SET PROBLEM 1 ▸ Decide whether each statement below agrees with the soap-lather thread: (a) the second attempt at the recipe produced a soap the poster liked, (b) the poster's husband found the soap too thin, and (c) the poster plans to add more Meadowfoam oil to the next batch. For each, answer yes or no and quote the words of the thread that decide it.
SET PROBLEM 2 ▸ Carry on the soap-lather thread from the point where it stops.

DOCUMENT PASSAGE ▸

<<<<

# More Lather Needed



## Calisoul (Dec 16, 2020)

This past weekend, I decided to try Irish Lass’s Creamy Cocoa Shea GLS recipe for a second time. My first attempt, I didn’t following directions properly which resulted in a soap that was less than desirable.

This time, I slowed down and read the recipe several times. My second attempt resulted in an amazing soap. #winning Thank you Irish Lass for sharing your recipe!

As wonderful as the soap is in its current state, the hubby found it too thick and wanted more lather. 

To make him happy, the next batch, I’m going to dilute it a bit more. That should solve the thickness issue and maybe increase the lather a bit. I’m also thinking of skipping the addition of Meadowfoam oil.

Is there anything else that I should consider that could potentially generate more lather?


----------



## Peachy Clean Soap (Dec 16, 2020)

>>>>

EXCERPTED DATA ▸
<<<<

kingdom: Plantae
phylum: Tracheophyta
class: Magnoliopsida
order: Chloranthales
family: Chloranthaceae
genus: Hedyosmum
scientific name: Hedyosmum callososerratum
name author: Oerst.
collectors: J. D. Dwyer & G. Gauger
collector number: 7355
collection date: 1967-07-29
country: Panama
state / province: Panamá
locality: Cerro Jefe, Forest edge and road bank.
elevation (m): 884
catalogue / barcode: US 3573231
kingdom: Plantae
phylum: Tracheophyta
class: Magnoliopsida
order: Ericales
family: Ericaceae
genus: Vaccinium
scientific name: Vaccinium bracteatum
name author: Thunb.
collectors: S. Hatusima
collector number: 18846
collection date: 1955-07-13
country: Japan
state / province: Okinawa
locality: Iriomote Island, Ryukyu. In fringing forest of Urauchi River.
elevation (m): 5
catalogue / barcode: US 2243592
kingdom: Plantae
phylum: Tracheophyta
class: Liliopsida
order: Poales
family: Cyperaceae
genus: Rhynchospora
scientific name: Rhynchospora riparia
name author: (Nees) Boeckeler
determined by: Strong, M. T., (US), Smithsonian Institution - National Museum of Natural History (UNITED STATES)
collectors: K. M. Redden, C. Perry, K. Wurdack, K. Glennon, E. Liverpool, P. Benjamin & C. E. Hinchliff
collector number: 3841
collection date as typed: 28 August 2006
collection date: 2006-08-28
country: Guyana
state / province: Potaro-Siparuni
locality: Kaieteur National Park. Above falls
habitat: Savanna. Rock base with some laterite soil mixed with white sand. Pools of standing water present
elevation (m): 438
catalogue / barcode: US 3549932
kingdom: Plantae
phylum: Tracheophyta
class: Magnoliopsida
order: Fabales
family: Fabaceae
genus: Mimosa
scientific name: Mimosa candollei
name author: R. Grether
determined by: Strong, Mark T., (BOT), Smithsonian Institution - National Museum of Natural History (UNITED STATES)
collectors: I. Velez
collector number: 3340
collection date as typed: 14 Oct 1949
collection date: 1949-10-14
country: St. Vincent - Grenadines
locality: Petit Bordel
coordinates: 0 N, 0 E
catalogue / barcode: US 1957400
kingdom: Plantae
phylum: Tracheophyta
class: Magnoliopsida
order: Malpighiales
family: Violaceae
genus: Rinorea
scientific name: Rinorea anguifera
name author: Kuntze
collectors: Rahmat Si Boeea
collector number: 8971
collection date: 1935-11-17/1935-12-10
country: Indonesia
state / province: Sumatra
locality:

>>>>

REPLY 1 ▸
(a) Yes: "My second attempt resulted in an amazing soap."
(b) No: "the hubby found it too thick and wanted more lather."
(c) No: "I’m also thinking of skipping the addition of Meadowfoam oil."

REPLY 2 ▸
What increase's lather for me is Honey & Beer.   As far as your soap being less thick' dunno about that' it would only be a guess.  Happy Soaping


----------



## DeeAnna (Dec 16, 2020)

A more concentrated liquid soap won't lather as well as a less concentrated soap and it's (obviously!) going to become thinner with dilution. Your idea to dilute the soap a little more wins on both counts -- good thinking!

Another thing to keep in mind is how much soap a person uses when washing. When I use bar soap, the usual thing is to rub the bar on my hands, oh, maybe 6-10 times and then put the bar aside. That doesn't put a lot of soap on the hands -- maybe a gram or two -- but I can get a satisfying amount of lather fairly quickly. Likewise in the shower -- I might use maybe 5-10 grams of bar soap per shower.

When using liquid soap, the tendency is to put a whole squirt or more in the hands no matter what. It seems paradoxical, but that much soap doesn't lather very well in my experience.

If I dilute my liquid soap just enough to get the desired thickness, the diluted product contains maybe 40% pure soap. A squirt of this product will put several grams of pure soap in my hands -- a lot more than if I had used bar soap. I have to intentionally dilute this much soap with extra water to build lather quicker.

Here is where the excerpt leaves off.